The problem: Can you transcribe every line of text in the records below character for character, with the pictures left out of your answer?

++++ Record set

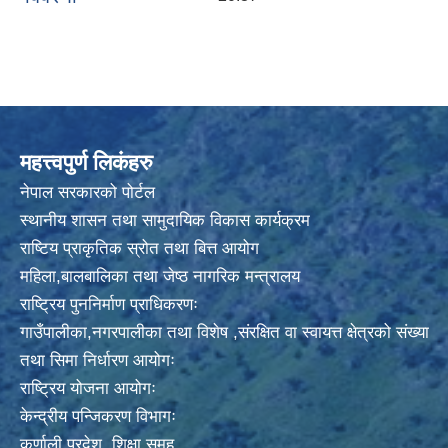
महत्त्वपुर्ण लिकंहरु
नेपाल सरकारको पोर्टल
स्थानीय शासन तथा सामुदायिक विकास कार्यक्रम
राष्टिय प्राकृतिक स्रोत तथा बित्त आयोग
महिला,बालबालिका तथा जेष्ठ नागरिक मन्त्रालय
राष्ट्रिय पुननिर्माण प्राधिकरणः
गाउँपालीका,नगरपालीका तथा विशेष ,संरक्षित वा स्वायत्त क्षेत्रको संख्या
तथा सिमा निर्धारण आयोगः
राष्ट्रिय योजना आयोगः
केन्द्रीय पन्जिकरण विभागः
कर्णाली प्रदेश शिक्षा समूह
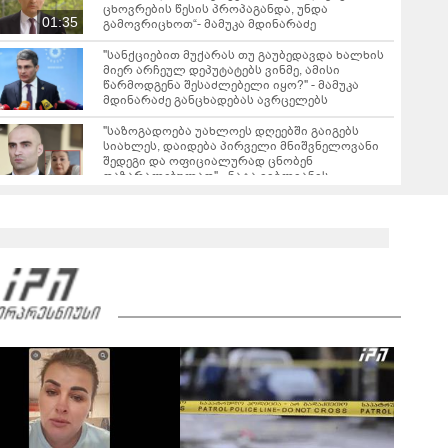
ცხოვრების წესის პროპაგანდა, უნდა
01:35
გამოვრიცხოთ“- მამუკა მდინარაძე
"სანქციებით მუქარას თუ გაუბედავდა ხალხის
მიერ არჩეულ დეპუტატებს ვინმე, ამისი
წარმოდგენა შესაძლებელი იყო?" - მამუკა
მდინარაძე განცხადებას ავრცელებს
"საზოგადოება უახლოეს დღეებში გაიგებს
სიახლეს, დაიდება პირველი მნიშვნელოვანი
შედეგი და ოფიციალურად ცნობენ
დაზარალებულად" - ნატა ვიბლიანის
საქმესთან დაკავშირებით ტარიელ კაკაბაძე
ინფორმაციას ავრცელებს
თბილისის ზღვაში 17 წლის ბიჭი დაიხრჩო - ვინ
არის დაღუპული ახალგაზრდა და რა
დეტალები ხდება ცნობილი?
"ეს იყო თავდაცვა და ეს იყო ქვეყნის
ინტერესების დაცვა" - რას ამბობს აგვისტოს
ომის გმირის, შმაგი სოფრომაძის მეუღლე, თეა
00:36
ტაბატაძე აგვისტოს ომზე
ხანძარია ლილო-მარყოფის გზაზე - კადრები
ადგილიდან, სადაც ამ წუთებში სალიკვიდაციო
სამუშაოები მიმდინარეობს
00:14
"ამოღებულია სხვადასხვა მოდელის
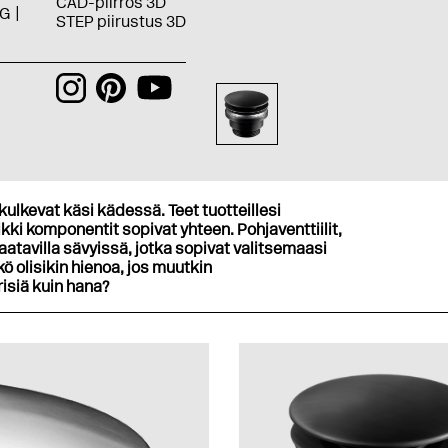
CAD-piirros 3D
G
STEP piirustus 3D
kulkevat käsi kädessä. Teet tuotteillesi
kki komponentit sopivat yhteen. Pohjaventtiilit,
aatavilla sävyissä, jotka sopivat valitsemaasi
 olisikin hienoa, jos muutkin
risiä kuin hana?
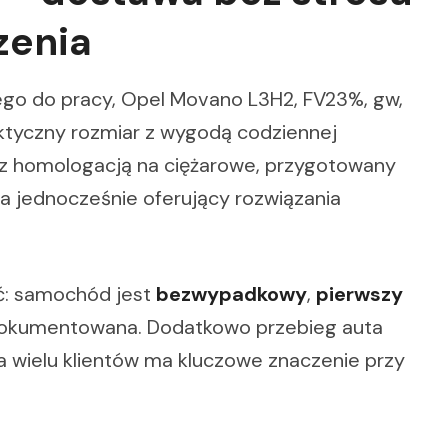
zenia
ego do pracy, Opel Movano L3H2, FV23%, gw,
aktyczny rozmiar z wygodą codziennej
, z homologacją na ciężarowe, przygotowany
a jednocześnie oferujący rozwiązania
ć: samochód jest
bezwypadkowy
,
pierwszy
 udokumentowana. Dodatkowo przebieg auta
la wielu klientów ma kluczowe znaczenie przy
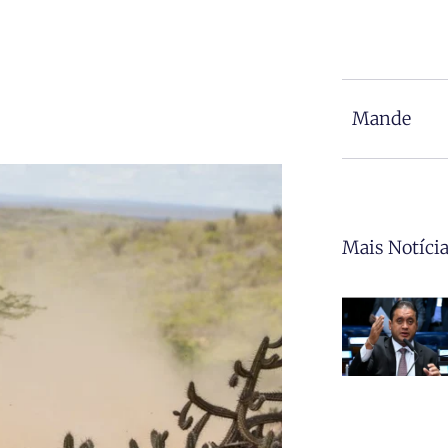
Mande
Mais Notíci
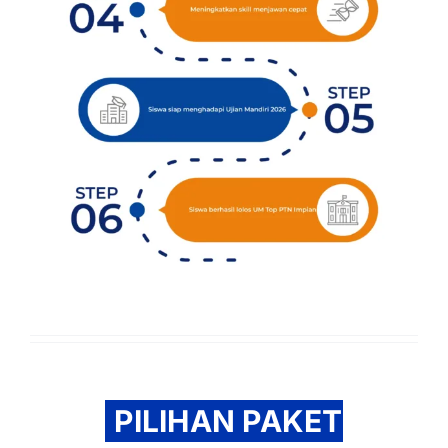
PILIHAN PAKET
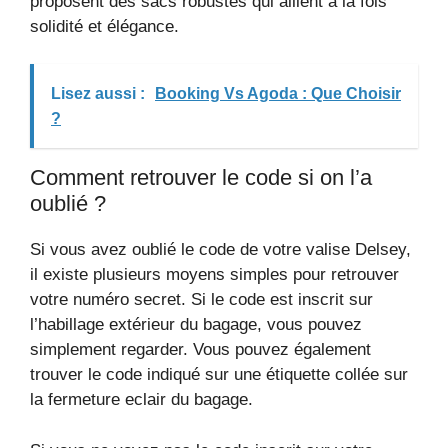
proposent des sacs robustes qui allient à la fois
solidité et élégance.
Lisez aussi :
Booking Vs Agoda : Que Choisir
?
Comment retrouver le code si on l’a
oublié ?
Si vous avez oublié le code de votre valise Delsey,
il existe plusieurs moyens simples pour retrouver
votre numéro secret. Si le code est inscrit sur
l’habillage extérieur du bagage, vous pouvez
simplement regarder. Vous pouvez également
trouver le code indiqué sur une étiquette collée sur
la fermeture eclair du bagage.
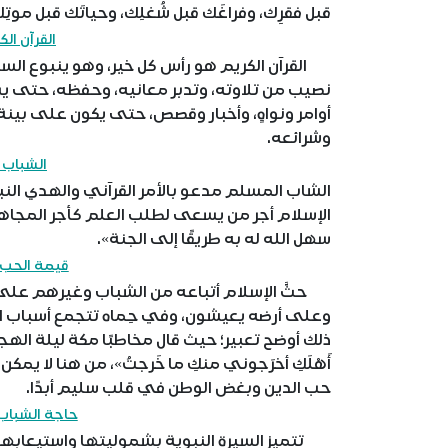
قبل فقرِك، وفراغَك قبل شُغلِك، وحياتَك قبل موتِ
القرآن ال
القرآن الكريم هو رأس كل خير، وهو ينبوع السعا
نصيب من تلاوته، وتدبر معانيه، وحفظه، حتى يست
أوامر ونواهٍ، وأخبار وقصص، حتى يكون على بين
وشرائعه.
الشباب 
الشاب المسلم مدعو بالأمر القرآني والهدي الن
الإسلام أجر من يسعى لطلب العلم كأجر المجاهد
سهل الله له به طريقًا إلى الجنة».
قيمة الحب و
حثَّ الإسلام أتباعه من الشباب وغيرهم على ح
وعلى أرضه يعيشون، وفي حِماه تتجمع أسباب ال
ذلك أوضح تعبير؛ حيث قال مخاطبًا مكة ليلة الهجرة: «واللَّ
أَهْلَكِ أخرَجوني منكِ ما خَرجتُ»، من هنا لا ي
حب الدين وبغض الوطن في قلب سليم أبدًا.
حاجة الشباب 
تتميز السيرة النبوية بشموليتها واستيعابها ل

++++++++

Solution:
महत्त्वपुर्ण लिकंहरु
नेपाल सरकारको पोर्टल
स्थानीय शासन तथा सामुदायिक विकास कार्यक्रम
राष्टिय प्राकृतिक स्रोत तथा बित्त आयोग
महिला,बालबालिका तथा जेष्ठ नागरिक मन्त्रालय
राष्ट्रिय पुननिर्माण प्राधिकरणः
गाउँपालीका,नगरपालीका तथा विशेष ,संरक्षित वा स्वायत्त क्षेत्रको संख्या
तथा सिमा निर्धारण आयोगः
राष्ट्रिय योजना आयोगः
केन्द्रीय पन्जिकरण विभागः
कर्णाली प्रदेश शिक्षा समूह
ცხოვრების წესის პროპაგანდა, უნდა
01:35
გამოვრიცხოთ“- მამუკა მდინარაძე
"სანქციებით მუქარას თუ გაუბედავდა ხალხის
მიერ არჩეულ დეპუტატებს ვინმე, ამისი
წარმოდგენა შესაძლებელი იყო?" - მამუკა
მდინარაძე განცხადებას ავრცელებს
"საზოგადოება უახლოეს დღეებში გაიგებს
სიახლეს, დაიდება პირველი მნიშვნელოვანი
შედეგი და ოფიციალურად ცნობენ
დაზარალებულად" - ნატა ვიბლიანის
საქმესთან დაკავშირებით ტარიელ კაკაბაძე
ინფორმაციას ავრცელებს
თბილისის ზღვაში 17 წლის ბიჭი დაიხრჩო - ვინ
არის დაღუპული ახალგაზრდა და რა
დეტალები ხდება ცნობილი?
"ეს იყო თავდაცვა და ეს იყო ქვეყნის
ინტერესების დაცვა" - რას ამბობს აგვისტოს
ომის გმირის, შმაგი სოფრომაძის მეუღლე, თეა
00:36
ტაბატაძე აგვისტოს ომზე
ხანძარია ლილო-მარყოფის გზაზე - კადრები
ადგილიდან, სადაც ამ წუთებში სალიკვიდაციო
სამუშაოები მიმდინარეობს
00:14
"ამოღებულია სხვადასხვა მოდელის
CAD-piirros 3D
G
STEP piirustus 3D
kulkevat käsi kädessä. Teet tuotteillesi
kki komponentit sopivat yhteen. Pohjaventtiilit,
aatavilla sävyissä, jotka sopivat valitsemaasi
 olisikin hienoa, jos muutkin
risiä kuin hana?
zenia
ego do pracy, Opel Movano L3H2, FV23%, gw,
aktyczny rozmiar z wygodą codziennej
, z homologacją na ciężarowe, przygotowany
a jednocześnie oferujący rozwiązania
ć: samochód jest
bezwypadkowy
,
pierwszy
 udokumentowana. Dodatkowo przebieg auta
la wielu klientów ma kluczowe znaczenie przy
Mande
Mais Notíci
PILIHAN PAKET
proposent des sacs robustes qui allient à la fois
solidité et élégance.
Lisez aussi :
Booking Vs Agoda : Que Choisir
?
Comment retrouver le code si on l’a
oublié ?
Si vous avez oublié le code de votre valise Delsey,
il existe plusieurs moyens simples pour retrouver
votre numéro secret. Si le code est inscrit sur
l’habillage extérieur du bagage, vous pouvez
simplement regarder. Vous pouvez également
trouver le code indiqué sur une étiquette collée sur
la fermeture eclair du bagage.
قبل فقرِك، وفراغَك قبل شُغلِك، وحياتَك قبل موتِ
القرآن ال
القرآن الكريم هو رأس كل خير، وهو ينبوع السعا
نصيب من تلاوته، وتدبر معانيه، وحفظه، حتى يست
أوامر ونواهٍ، وأخبار وقصص، حتى يكون على بين
وشرائعه.
الشباب 
الشاب المسلم مدعو بالأمر القرآني والهدي الن
الإسلام أجر من يسعى لطلب العلم كأجر المجاهد
سهل الله له به طريقًا إلى الجنة».
قيمة الحب و
حثَّ الإسلام أتباعه من الشباب وغيرهم على ح
وعلى أرضه يعيشون، وفي حِماه تتجمع أسباب ال
ذلك أوضح تعبير؛ حيث قال مخاطبًا مكة ليلة الهجرة: «واللَّ
أَهْلَكِ أخرَجوني منكِ ما خَرجتُ»، من هنا لا ي
حب الدين وبغض الوطن في قلب سليم أبدًا.
حاجة الشباب 
تتميز السيرة النبوية بشموليتها واستيعابها ل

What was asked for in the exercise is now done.